Your customer or employer runs his company with legacy systems. The technology in use might be very old, but it does deliver business value. That can’t be said for a system that you might be designing right now. The chances are that, if you are lucky as an architect, your system will shortly after hits the production be marked as legacy or ready for replacement soon. If you are even more lucky, the system will be extended and somewhat adjusted for few years to come.
Eventually, the inevitable will happen. IT management decides that operational costs are too high, time-to-market for changes is too long, technology is not supported any more and so on. It seems that nowdays with all the technology changes this problem is only worsened.
But, is it really inevitable that so many large systems are replaced completely?
One of the main causes is tendency to prevent this problem in first place. The main words used by architects are flexibility and generic solutions. If our system is flexible and generic enough, then we can handle our future requirements. The result is usually wishful thinking and just more complex solutions. Complex IT systems are always sooner outdated than simple ones. It is nowdays more and more difficult to predict the future, considering the pace in which business people change their mind.

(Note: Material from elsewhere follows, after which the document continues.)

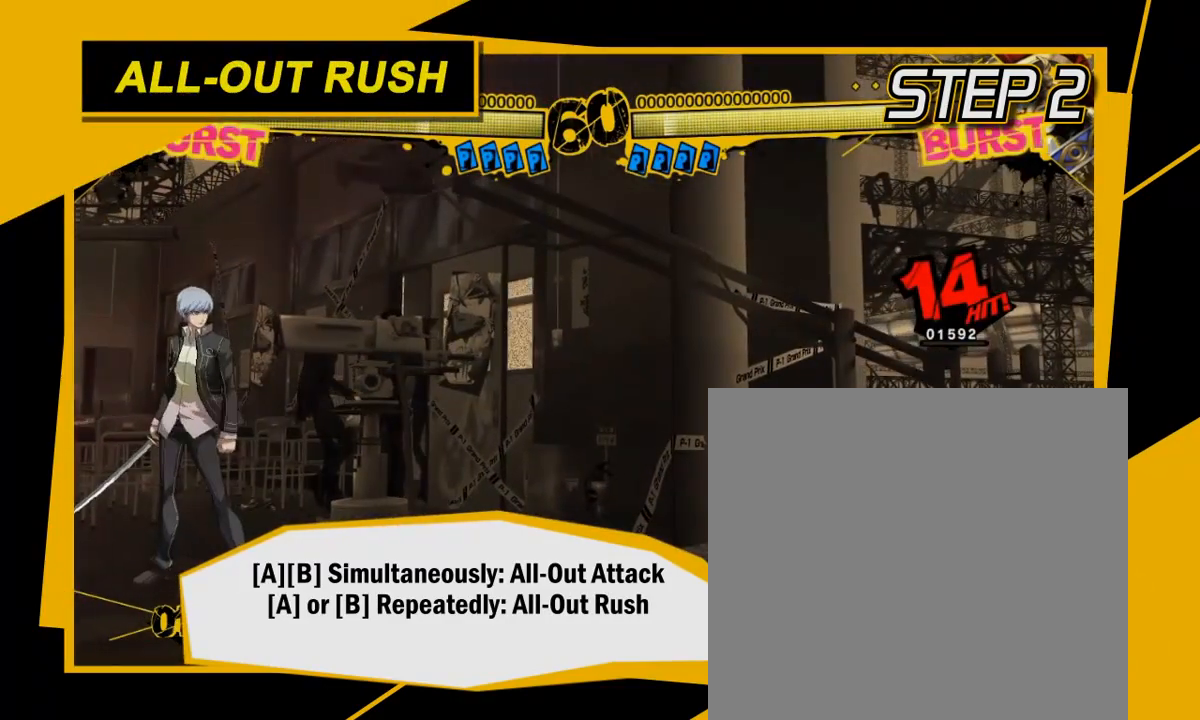
{"dt_ms": 500, "buttons": [], "left_stick": "center", "events": []}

It is much safer and cheaper to build system which will NOT last very long as it is designed. More precise: defined architecture will not last for long. If you build a system that is designed to be changed, than you are NOT building generic components, but only making sure that specific solution is cheap in case of partial replacement. This goes hand in hand with Scrum where you are always making sure that you are able to embrace the change, no matter how extreme this change might be.
Principles in achieving this:
- The simplest possible solution is cheapest one to replace.

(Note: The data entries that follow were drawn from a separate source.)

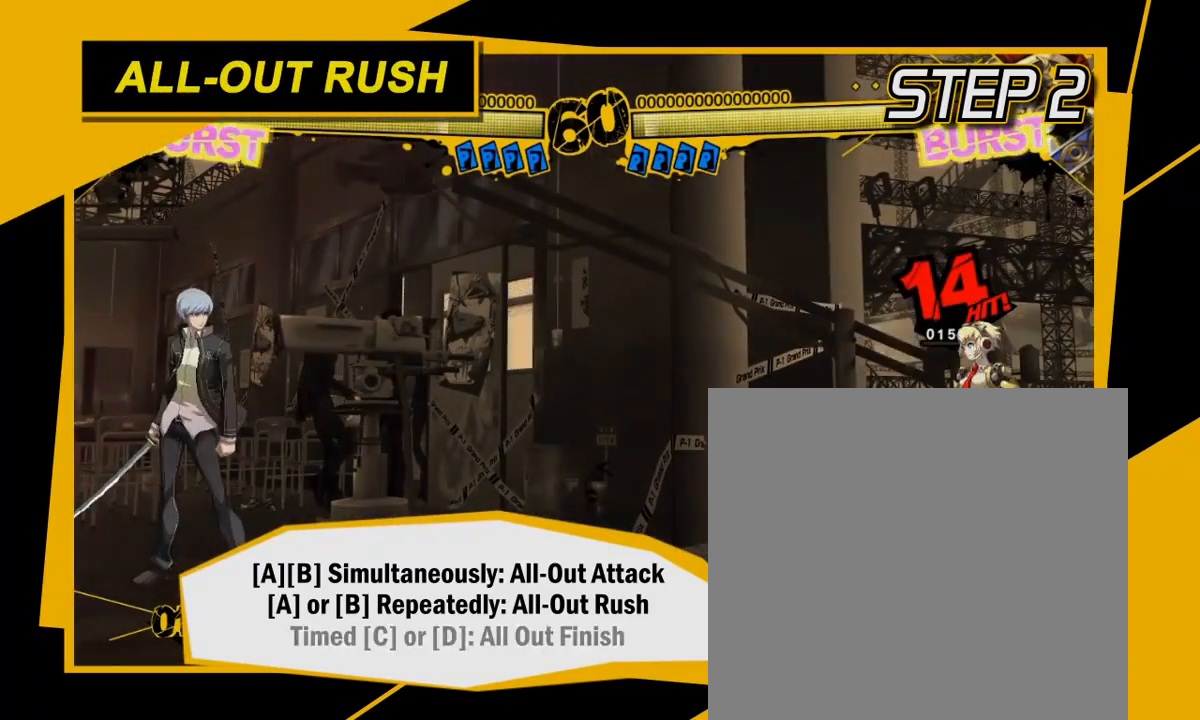
{"dt_ms": 500, "buttons": [], "left_stick": "center", "events": []}
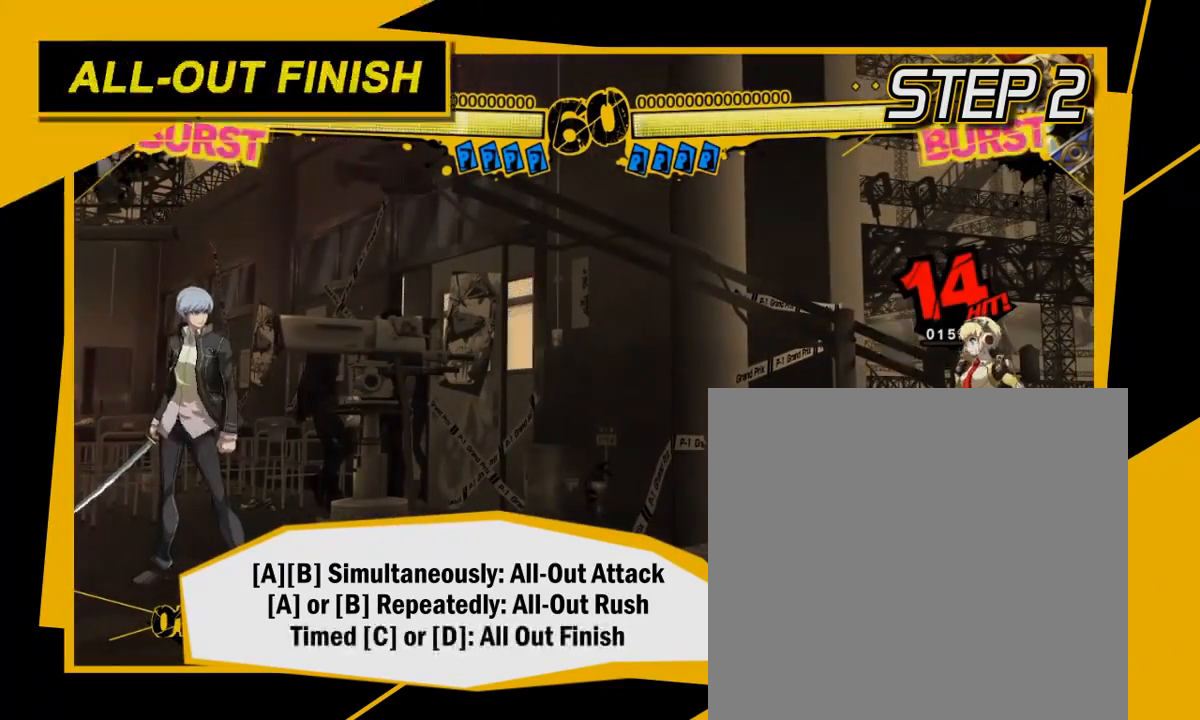
{"dt_ms": 500, "buttons": ["A", "B"], "left_stick": "center"}
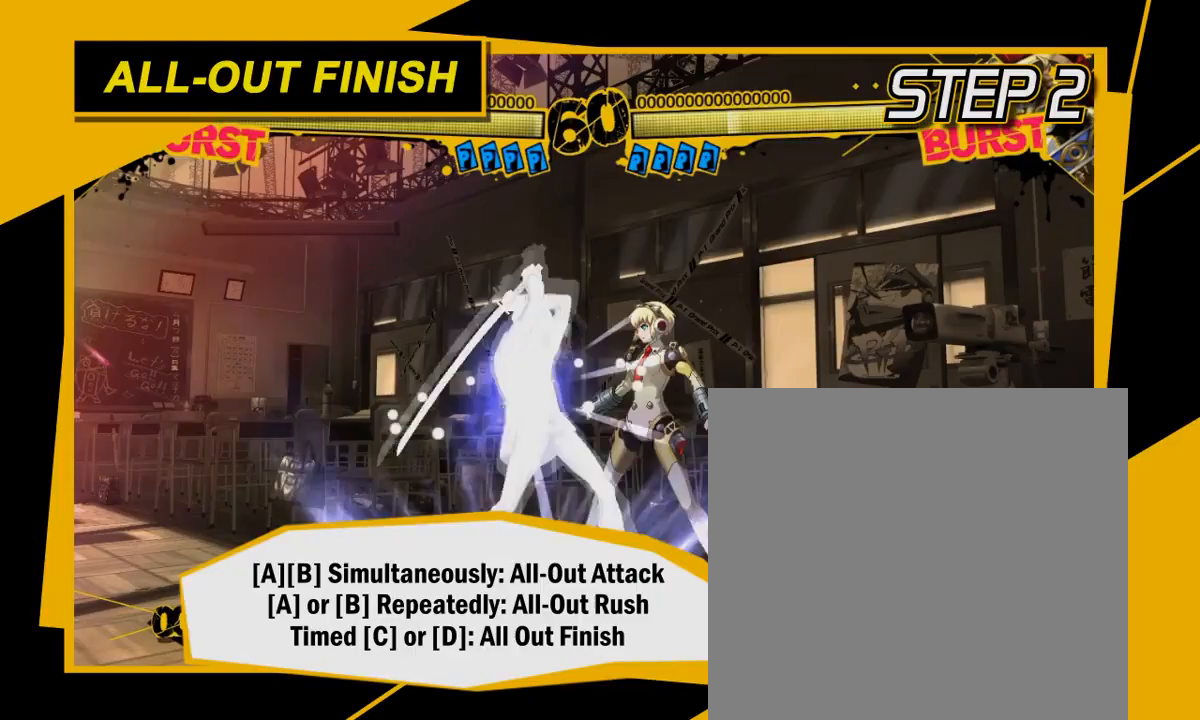
{"dt_ms": 500, "buttons": ["A", "B"], "left_stick": "center", "events": []}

- When introducing new system part or technology, you should find out how much it will cost to replace it.
- Prevent depending on underlaying technology as much as possible.
- Make sure services / interfaces are based on well defined loosely coupled functions your user and business understands. Do not make generic SOAP interface or some other technical standard interface. Replacing one technical standard with another is much cheaper than changing functionally highly coupled systems.